* [About this task]: Starting at the top line and ending at the last, restate the records exactly.

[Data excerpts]
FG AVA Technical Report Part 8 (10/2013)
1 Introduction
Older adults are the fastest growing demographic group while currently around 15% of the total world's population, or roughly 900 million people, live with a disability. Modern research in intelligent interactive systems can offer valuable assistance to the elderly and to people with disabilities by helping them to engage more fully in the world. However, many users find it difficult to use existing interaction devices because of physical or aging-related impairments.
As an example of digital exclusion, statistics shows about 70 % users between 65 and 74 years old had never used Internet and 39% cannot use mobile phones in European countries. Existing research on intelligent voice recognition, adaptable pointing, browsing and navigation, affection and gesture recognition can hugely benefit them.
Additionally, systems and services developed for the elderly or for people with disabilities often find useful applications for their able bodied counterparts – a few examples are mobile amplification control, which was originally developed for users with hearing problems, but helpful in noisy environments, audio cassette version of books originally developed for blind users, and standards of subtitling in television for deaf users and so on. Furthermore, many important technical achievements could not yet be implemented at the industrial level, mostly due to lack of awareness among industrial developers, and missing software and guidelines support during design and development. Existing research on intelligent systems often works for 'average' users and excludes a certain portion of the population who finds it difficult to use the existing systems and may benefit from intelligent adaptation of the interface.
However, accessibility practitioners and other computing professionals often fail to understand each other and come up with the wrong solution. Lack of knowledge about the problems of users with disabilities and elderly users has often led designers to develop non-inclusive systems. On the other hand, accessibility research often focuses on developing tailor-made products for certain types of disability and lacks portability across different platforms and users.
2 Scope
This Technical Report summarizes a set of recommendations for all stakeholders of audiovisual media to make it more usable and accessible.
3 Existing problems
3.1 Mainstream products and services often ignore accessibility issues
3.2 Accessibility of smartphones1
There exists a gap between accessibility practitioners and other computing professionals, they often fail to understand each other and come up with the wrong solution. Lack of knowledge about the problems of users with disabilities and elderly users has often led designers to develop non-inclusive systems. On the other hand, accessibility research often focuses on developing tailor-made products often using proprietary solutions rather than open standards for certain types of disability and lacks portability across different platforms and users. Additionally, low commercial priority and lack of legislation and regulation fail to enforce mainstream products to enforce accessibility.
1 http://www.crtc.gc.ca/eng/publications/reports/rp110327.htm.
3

* [Solution to this task]:
FG AVA Technical Report Part 8 (10/2013)
1 Introduction
Older adults are the fastest growing demographic group while currently around 15% of the total world's population, or roughly 900 million people, live with a disability. Modern research in intelligent interactive systems can offer valuable assistance to the elderly and to people with disabilities by helping them to engage more fully in the world. However, many users find it difficult to use existing interaction devices because of physical or aging-related impairments.
As an example of digital exclusion, statistics shows about 70 % users between 65 and 74 years old had never used Internet and 39% cannot use mobile phones in European countries. Existing research on intelligent voice recognition, adaptable pointing, browsing and navigation, affection and gesture recognition can hugely benefit them.
Additionally, systems and services developed for the elderly or for people with disabilities often find useful applications for their able bodied counterparts – a few examples are mobile amplification control, which was originally developed for users with hearing problems, but helpful in noisy environments, audio cassette version of books originally developed for blind users, and standards of subtitling in television for deaf users and so on. Furthermore, many important technical achievements could not yet be implemented at the industrial level, mostly due to lack of awareness among industrial developers, and missing software and guidelines support during design and development. Existing research on intelligent systems often works for 'average' users and excludes a certain portion of the population who finds it difficult to use the existing systems and may benefit from intelligent adaptation of the interface.
However, accessibility practitioners and other computing professionals often fail to understand each other and come up with the wrong solution. Lack of knowledge about the problems of users with disabilities and elderly users has often led designers to develop non-inclusive systems. On the other hand, accessibility research often focuses on developing tailor-made products for certain types of disability and lacks portability across different platforms and users.
2 Scope
This Technical Report summarizes a set of recommendations for all stakeholders of audiovisual media to make it more usable and accessible.
3 Existing problems
3.1 Mainstream products and services often ignore accessibility issues
3.2 Accessibility of smartphones1
There exists a gap between accessibility practitioners and other computing professionals, they often fail to understand each other and come up with the wrong solution. Lack of knowledge about the problems of users with disabilities and elderly users has often led designers to develop non-inclusive systems. On the other hand, accessibility research often focuses on developing tailor-made products often using proprietary solutions rather than open standards for certain types of disability and lacks portability across different platforms and users. Additionally, low commercial priority and lack of legislation and regulation fail to enforce mainstream products to enforce accessibility.
1 http://www.crtc.gc.ca/eng/publications/reports/rp110327.htm.
3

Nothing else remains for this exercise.